Supplier development is key in ensuring OWS’ multiplier effect has the desired impact. At present, Binns says, the outstanding goods and services not being purchased locally include the design of camps which have to be at global-grade level, as well as specialised products in technology such as solar batteries.

The tourism group is working with communities and farmers to ensure that its supply chain is not only strengthened, but also that value flows beyond the actual tourism activities. OWS has purchased a small farm at Shorobe which will be used to grow fresh produce for guests and staff at the camps.

“The Shorobe project is still some way off but the principle is that where we are not able to get produce, we should get involved in helping the market in producing that,” Binns explains.

“We are not going into farming but we want to create a learning environment for farmers to learn the skills to produce sustainably for us.

“When there’s an onion shortage, it does not seem like a big problem, but how do you make a Caesar’s salad and sell it to a multimillionaire tourist, without one?

“Rather than complaining, we believe in ‘how can we do things better and get involved?’”

OWS has also been assisting vulnerable farmers in seven villages, with the aim of increasing food security.
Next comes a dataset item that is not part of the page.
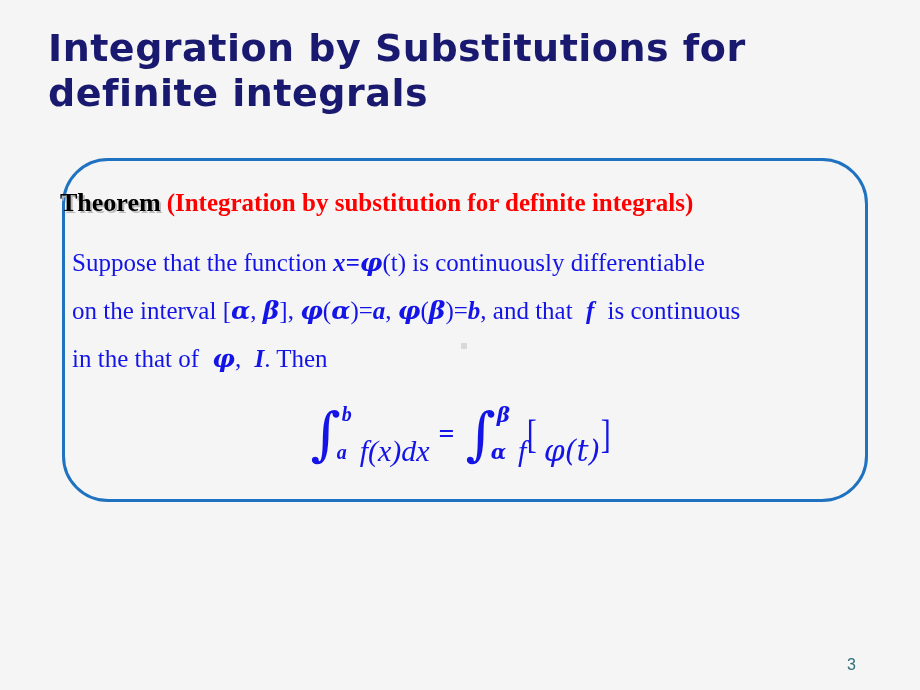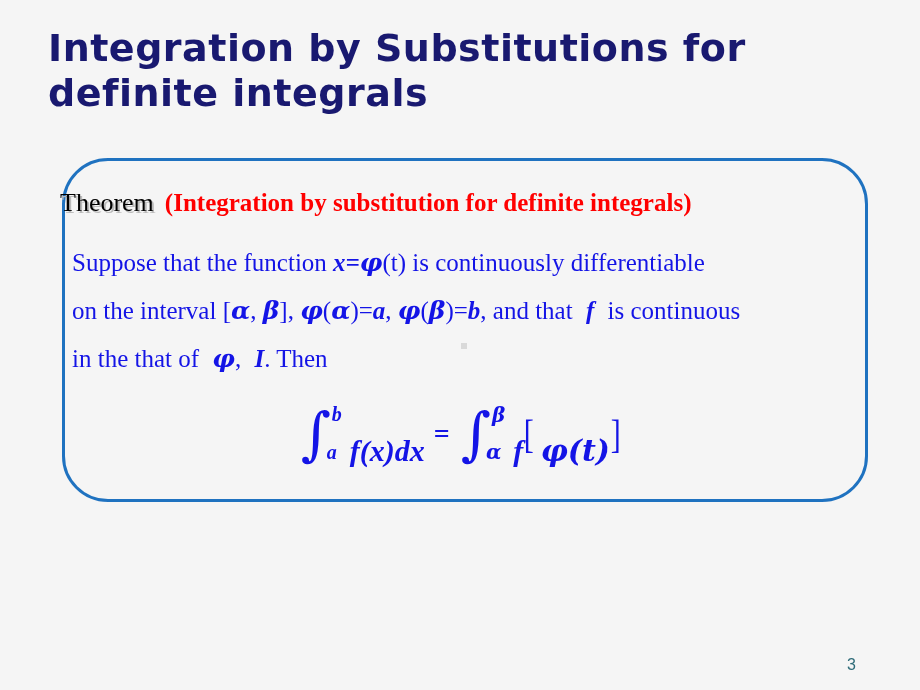"Theorem" .theorem-word { font-weight: normal -> bold }
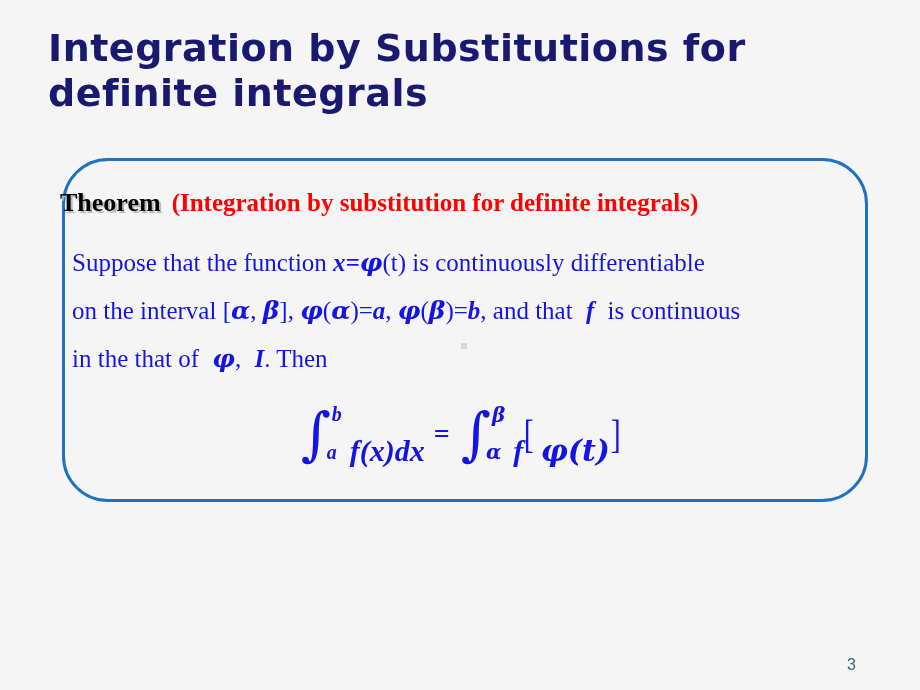"(Integration by substitution for" .theorem-paren { margin-left: 11px -> 6px }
According to the Impact Report, the assistance is also designed to reduce human-wildlife conflict. The tourism group has been ploughing, de-stumping and distributing seeds in the seven villages, while also drilling boreholes for five villages.

Binns says OWS is a firm advocate of the Mindset Change campaign and has embraced it in its approach to spreading value.

“The thing is that as a country, we have to change.

“We cannot sit and look at our past success and say we will continue the same way.

“How can we do things better or differently, not just change for the sake of change?

“At Wilderness, we are fully subscribed to that thinking because it allows us to sit and debate issues without fear.

“It’s about how to improve the game.

“We need to be able to have these conversations, the private sector and government.

“Changing also means that we have to learn to trust each other and see that we are in this together; the private sector are also Batswana and government is not the only participant in the economy.

“We want to play our part in moving towards that high income economy and we need these conversations.”